Season of Strength

Chances are that during any WVU men's basketball game, you can find Andy Kettler sitting quietly on the end of the bench, taking in the action and more or less keeping to himself throughout the game. However, don't let Kettler's stoic in-game demeanor fool you. When it's time to work, he's as intense as they come.

Kettler, a Cincinnati native, is in his first season at the helm of the strength and conditioning program for West Virginia's men's and women's basketball teams. He joined the staff this past summer after serving two seasons as the head strength and conditioning coach at Winthrop University.

In the preseason, Kettler's role in the program is pretty self-explanatory. In short, it's his job to get the players in the best possible physical condition before handing them over to head coaches Bob Huggins and Mike Carey. Both coaches are noted for their tough – if not demanding – practices. Kettler's strength and conditioning sessions are no different.
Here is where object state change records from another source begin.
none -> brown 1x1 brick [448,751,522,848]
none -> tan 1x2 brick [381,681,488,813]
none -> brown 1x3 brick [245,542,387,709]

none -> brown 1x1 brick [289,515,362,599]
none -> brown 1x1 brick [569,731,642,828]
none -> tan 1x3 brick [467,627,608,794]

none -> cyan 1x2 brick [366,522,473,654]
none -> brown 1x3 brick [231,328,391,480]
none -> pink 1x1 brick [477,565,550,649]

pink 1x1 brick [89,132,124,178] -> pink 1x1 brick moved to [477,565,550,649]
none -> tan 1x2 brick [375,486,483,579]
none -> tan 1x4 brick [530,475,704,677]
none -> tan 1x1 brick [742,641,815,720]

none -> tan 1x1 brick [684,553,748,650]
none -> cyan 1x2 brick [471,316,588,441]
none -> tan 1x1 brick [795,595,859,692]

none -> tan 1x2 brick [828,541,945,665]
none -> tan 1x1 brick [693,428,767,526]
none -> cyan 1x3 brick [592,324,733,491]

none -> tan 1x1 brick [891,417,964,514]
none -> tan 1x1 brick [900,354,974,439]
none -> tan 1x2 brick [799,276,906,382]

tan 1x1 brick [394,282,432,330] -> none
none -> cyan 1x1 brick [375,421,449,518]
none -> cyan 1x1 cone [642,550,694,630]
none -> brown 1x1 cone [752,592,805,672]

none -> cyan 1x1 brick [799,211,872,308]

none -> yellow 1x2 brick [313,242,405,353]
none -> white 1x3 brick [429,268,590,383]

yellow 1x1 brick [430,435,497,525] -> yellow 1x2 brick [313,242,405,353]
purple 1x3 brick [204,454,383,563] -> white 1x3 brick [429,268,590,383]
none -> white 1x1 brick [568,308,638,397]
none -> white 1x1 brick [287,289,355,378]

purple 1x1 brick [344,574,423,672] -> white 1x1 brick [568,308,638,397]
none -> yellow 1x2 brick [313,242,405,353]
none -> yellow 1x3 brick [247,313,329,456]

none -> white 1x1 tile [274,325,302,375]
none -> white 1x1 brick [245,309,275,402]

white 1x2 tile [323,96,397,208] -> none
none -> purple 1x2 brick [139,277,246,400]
"There is a mentality that (the players) are asked to have by the coaches on the floor," Kettler explained in an interview for a story in the October 11 edition of the Blue & Gold News . "I would like to think that the mentality and mental toughness that they have on the floor is being carried over in (the weight room). I put these guys in a lot of situations where they are forced to fail or see how long they are going to go before they quit. I try to do a lot of things that push them to their limits. I think they've done a good job of understanding and learning that."

Under his watch, several Mountaineer players added noticeable bulk in the offseason. Freshman forward Kevin Jones added 17 pounds of muscle in the time between his first day on campus and his first preseason practice. Wellington Smith added 15 pounds after returning from the Jones Cup. John Flowers put on 12 pounds.

Once the season begins, Kettler's role changes. The players go from spending a couple of hours a week with the coaching staff in the preseason to spending three hours a day in practice, six days a week. And once games begin in mid-November, the activity level of the players expands not only to basketball, but to traveling as well.

As the long season naturally progresses, it begins to take a noticeable toll on the players' bodies. It's not unusual to see players lose weight as fatigue sets in. To the credit of Kettler and his staff, a proactive approach is now in place to ensure that fatigue and weight loss are minimized in Morgantown.

"It's been pretty good so far," Kettler said last Friday. "We've gone with a combination of using our dietician and making sure that they get their (nutritional) shakes in after workouts, whether they're basketball workouts or in the weight room with strength and conditioning workouts.

"We've just been staying on them about their weight and what they're eating," he continued. "When we're on the road with them traveling, we make sure they eat right and get their calories. We've been doing all of those things and slowly take them and build them together to educate the kids. It's been pretty good so far."

In addition to his time at Winthrop, Kettler has worked on the strength and conditioning staffs of the San Diego Padres, Kansas City Royals and Cleveland Indians. When it comes to travel and in-season wear and tear, baseball is even more demanding than basketball. Having spent a considerable amount of time in both sports, Kettler has a pretty good idea of what works and what doesn't.

One constant -- no matter what the sport -- is that every athlete is different. For example, the same dietary strategy that works for Player X might not work for Player Y. Under Kettler's watch, each athlete has a specific plan tailored to what works best for the particular individual.

"I've done this before, but you've got to watch because every player is different and every player responds different," he explained. "Some guys you can jump on right away and some guys you can't. You have to take your time, but you have to stay on them so that you can educate. You pick your battles and kind of learn when you do have to hit the guys up to make sure that they are taking care of themselves."

In addition to making sure that the players in uniform are in the best possible shape, Kettler is also responsible for keeping injured players in good condition while they recover. Currently, guards Joe Mazzulla (shoulder) and Jonnie West (foot) are sitting out indefinitely. Just because they aren't playing, however, doesn't mean they're simply hanging out around the Coliseum all day while their teammates grind it out in a three-hour practice.

"They are doing more work than everyone else right now. What type of work we do with them, though, just depends on their injury," said Kettler, who works alongside head trainer Randy Meador with the injured players. "Anytime we have an injured athlete, what we try to do is to do everything that we possibly can (from a strength and conditioning standpoint) while working around that injured part."

During the game, Kettler's activity is more or less limited to making sure all the stools for WVU's on-court timeout meetings are properly retrieved and put away. Don't be fooled, though. Behind the scenes, he's hard at work keeping the players in shape over the course of a taxing season.